This paper reports a high-precision test of isospin symmetry in three nuclei with mass number A = 62: 62Ge, 62Ga and 62Zn. Isospin symmetry is the idea that protons and neutrons behave nearly the same under the strong force, apart from their electric charge. The experiment checked whether a key measurable, the proton part of an electric quadrupole transition (called the proton E2 matrix element Mp), follows the simple linear rule expected when isospin is conserved. The three measured Mp values fall on a straight line within the experimental uncertainties, supporting isospin symmetry in this triplet.

The team produced beams of 62Ge, 62Ga and 62Zn at the RIKEN Radioactive Isotope Beam Factory and hit thin gold (197Au) and carbon (12C) targets to excite the nuclei. They used the BigRIPS and ZeroDegree spectrometers to select and identify the reaction products and the DALI2+ gamma-ray array to detect the emitted gamma rays. By measuring inelastic scattering cross sections on two different targets and comparing the results under identical experimental conditions, they extracted nuclear deformation lengths (δN) and the reduced transition probabilities B(E2; 0+1 → 2+1). These B(E2) values are about 1400 e2fm4 for all three nuclei, and the inferred proton matrix elements Mp are all close to 37–38 e·fm2.

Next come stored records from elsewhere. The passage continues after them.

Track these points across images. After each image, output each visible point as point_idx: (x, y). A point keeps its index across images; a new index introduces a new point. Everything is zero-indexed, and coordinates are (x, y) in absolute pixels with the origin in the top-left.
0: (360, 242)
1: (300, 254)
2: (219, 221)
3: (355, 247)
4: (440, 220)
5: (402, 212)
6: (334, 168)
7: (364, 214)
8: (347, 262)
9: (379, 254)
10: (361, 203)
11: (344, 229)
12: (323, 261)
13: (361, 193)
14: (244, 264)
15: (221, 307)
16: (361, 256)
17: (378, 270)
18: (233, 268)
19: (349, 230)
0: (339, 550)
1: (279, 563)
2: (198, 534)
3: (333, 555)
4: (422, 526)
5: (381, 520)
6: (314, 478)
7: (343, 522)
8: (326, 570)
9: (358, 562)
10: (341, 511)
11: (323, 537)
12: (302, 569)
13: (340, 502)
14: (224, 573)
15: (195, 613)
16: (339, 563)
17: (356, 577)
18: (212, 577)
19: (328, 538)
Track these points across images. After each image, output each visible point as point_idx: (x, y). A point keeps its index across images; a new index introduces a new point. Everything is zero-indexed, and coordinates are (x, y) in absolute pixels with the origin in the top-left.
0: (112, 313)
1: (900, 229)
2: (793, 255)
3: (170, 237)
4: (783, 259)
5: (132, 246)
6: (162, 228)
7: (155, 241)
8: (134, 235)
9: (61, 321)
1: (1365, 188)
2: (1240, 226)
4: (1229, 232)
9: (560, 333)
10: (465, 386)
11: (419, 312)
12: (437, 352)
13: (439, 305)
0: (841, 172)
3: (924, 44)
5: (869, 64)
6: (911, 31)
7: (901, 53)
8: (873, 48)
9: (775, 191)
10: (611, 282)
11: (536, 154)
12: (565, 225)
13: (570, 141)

Why this matters: B(E2) values and Mp probe the wave functions of protons and neutrons inside the nucleus. For a triplet of states with the same total isospin, isospin symmetry predicts Mp should change linearly with the isospin projection Tz = (N−Z)/2. Deviations from that linearity would signal isospin-breaking effects in the nuclear wave functions. Because the three nuclei were measured in the same setup and analyzed together, many systematic errors cancel. The authors therefore claim this is the most accurate test to date of isospin symmetry rules using transition matrix elements in this mass region.